Software

Phasing target enrichment data from polyploids

PATÉ is a pipeline for phasing sequence data from polyploids.

The pipeline gives users analysis-ready output and hopefully avoids a number of bioinformatic headaches for biologists. I am currently re-writing the better parts of PATÉ as a Nextflow pipeline to help things play more nicely with diverse compute environments.

Mixture models for detecting whole-genome duplications

Some mixture models in R might be useful for detecting ancient whole-genome duplications from genomic or transcriptomic data. The models have been recreated in some other packges that are more computationally efficient, but revisiting the base R code might be helpful for some cases.

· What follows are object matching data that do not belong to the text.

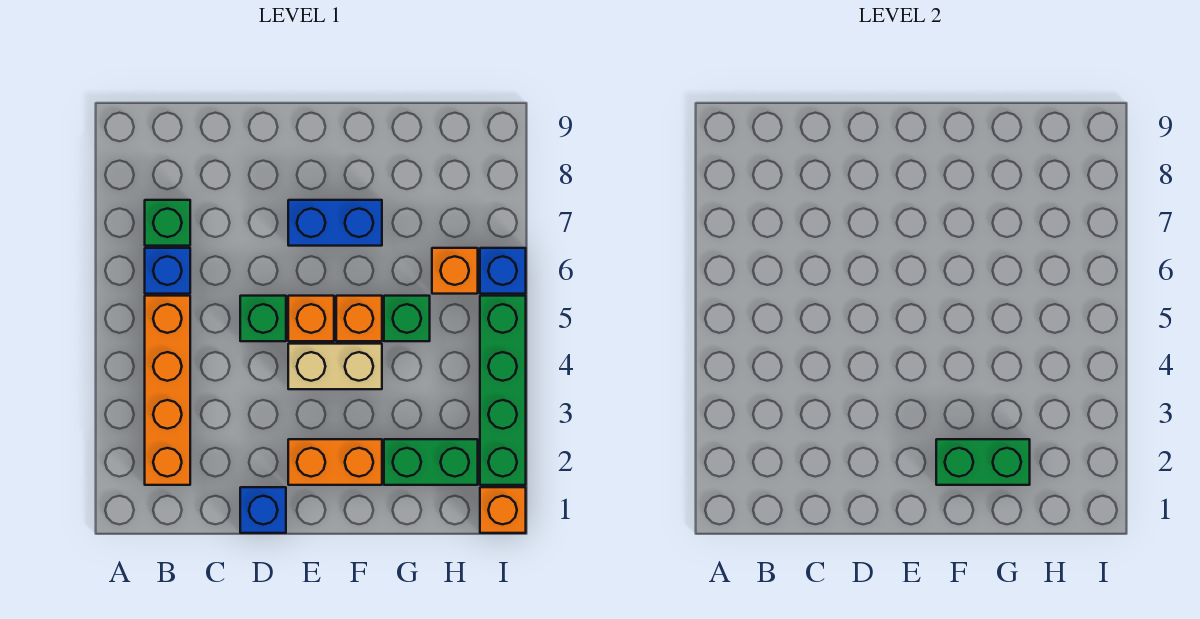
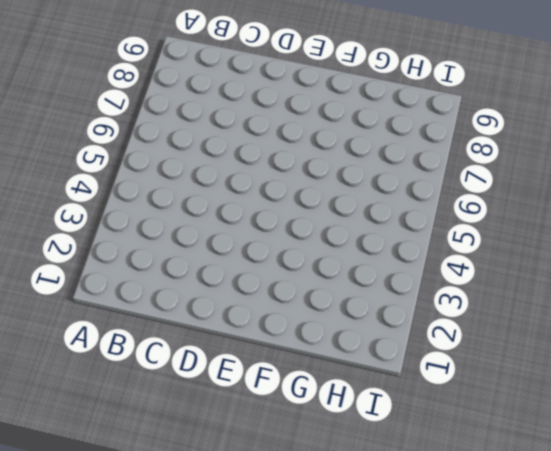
none -> orange brick B2:B5 level 1
none -> blue brick B6 level 1
none -> green brick B7 level 1

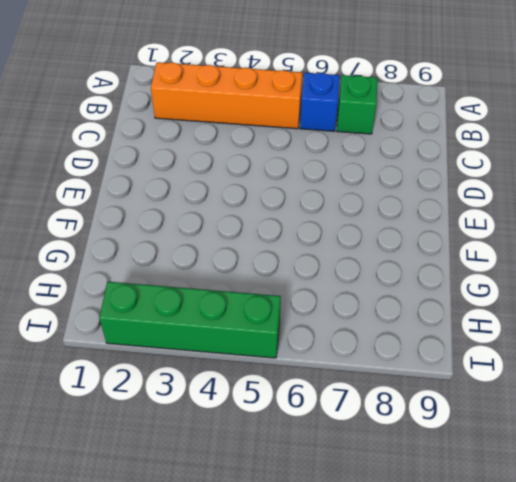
none -> blue brick D1 level 1
none -> green brick D5 level 1
none -> orange brick E2:F2 level 1

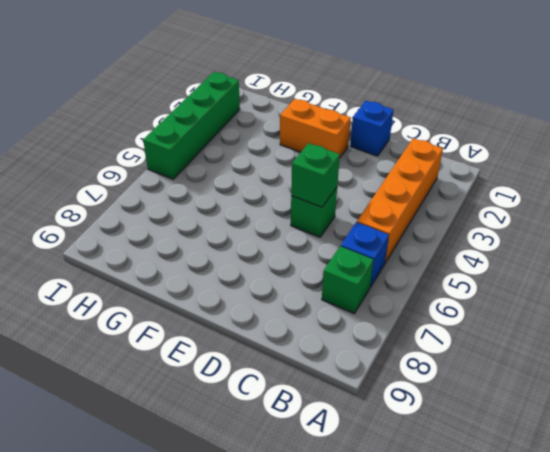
green brick D5 level 2 -> green brick G5 level 1
none -> tan brick E4:F4 level 1
none -> orange brick E5 level 1
none -> blue brick E7:F7 level 1

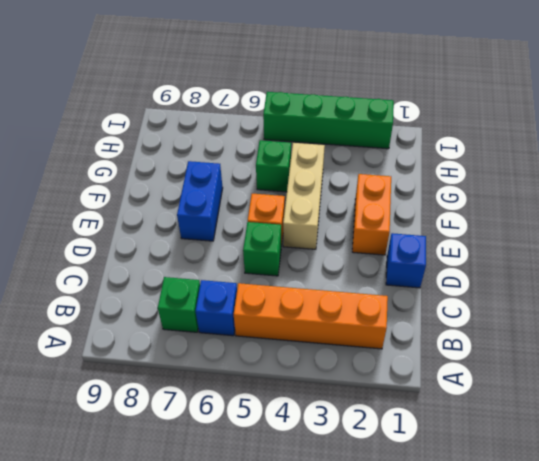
tan brick E4:G4 level 1 -> tan brick E4:F4 level 1
none -> orange brick F5 level 1
none -> green brick G2:H2 level 1
none -> orange brick H6 level 1

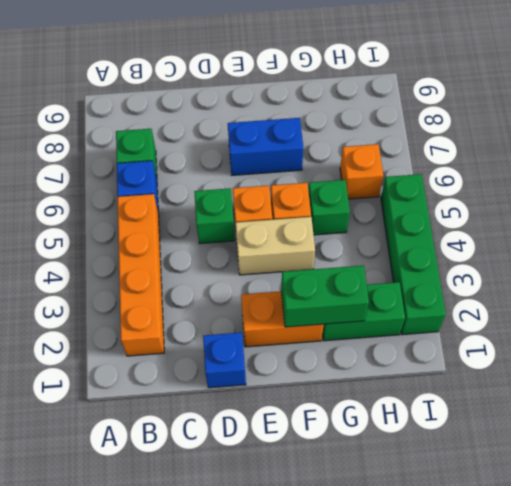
none -> orange brick I1 level 1
none -> blue brick I6 level 1

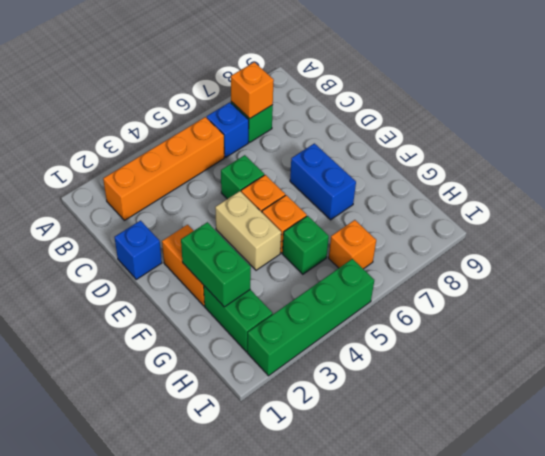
orange brick B7 level 2 -> orange brick I1 level 1
none -> blue brick I6 level 1

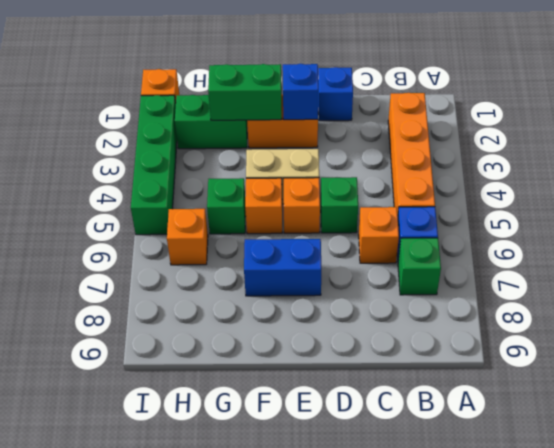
orange brick C6 level 1 -> none
blue brick E2 level 2 -> blue brick I6 level 1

I never made this into a proper R package on CRAN because I do not think the code is that novel - it is mostly repackaging pre-existing algorithms to implement some slightly different models. The code has no dependencies, so it is easy enough to run with a source call. Models can be used to analyze any data for that matter, it does not have to be limited to the task of detecting whole-genome duplications.

Testing phylogenetic hypotheses of ancient whole-genome duplications

A simulation-based test was implemented for the placement of ancient whole-genome duplications on phylogenies based on summary statistics from reconciled gene trees.

Models exist that might be more interesting these days, but as far as I am aware, our approach is the best option for large-scale phylogenomic studies because it is fast. This should probably be used as a data exploration method and then test a candidate set of hypotheses with some of the more rigorous models.

Simulations under the multispecies coalescent with introgression

It took a while to find a satisfying approach for simulating data that allows for genealogical discordance under the MSC and introgression. BPP does this very well and here are some scripts that might be helpful for others. I found BPP to be much more intuitive than ms, but ms or fastsimcoal2 might be more appropriate to simulate under infinite sites for population genomics.